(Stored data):
....................

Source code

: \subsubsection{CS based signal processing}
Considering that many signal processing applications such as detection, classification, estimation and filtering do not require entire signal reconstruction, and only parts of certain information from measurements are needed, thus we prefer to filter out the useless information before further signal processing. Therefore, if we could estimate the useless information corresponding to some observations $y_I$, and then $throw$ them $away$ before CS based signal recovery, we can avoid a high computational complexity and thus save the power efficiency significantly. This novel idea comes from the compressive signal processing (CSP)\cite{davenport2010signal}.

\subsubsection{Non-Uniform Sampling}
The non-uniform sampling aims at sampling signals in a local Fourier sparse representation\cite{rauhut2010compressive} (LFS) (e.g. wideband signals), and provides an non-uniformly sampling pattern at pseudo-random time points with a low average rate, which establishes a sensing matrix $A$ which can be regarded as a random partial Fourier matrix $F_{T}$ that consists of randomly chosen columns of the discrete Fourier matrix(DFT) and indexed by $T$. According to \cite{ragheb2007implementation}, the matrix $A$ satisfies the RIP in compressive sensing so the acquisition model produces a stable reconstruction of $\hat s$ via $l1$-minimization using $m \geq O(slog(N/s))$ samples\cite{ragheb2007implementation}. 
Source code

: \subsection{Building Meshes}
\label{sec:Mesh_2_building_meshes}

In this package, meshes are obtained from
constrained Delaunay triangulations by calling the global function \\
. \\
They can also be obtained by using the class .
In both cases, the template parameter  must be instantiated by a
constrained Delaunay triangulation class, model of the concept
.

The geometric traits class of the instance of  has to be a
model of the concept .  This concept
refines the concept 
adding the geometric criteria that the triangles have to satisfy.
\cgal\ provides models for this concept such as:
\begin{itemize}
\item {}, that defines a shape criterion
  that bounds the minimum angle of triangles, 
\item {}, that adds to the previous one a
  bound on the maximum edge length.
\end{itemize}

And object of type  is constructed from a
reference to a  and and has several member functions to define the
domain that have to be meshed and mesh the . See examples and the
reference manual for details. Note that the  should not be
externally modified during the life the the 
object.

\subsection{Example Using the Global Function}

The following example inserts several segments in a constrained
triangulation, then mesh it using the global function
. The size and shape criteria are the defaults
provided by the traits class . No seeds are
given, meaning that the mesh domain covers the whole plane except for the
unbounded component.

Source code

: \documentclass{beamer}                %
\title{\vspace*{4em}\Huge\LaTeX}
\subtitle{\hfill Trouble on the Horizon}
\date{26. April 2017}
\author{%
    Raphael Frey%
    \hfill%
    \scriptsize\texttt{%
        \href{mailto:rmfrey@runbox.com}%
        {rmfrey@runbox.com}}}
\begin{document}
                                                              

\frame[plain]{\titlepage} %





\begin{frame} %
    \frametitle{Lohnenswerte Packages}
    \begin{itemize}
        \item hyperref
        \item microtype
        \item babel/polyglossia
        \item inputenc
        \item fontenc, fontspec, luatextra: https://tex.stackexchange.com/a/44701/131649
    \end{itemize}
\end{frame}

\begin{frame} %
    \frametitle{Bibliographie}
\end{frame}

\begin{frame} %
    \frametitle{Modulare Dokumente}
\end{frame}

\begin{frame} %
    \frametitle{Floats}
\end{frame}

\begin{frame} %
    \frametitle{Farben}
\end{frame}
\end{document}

....................

(WORK INSTRUCTIONS): Scan the entries for lines holding the string "criteria", then copy every one of them.

(RESPONSE TO THE EXERCISE):
adding the geometric criteria that the triangles have to satisfy.
. The size and shape criteria are the defaults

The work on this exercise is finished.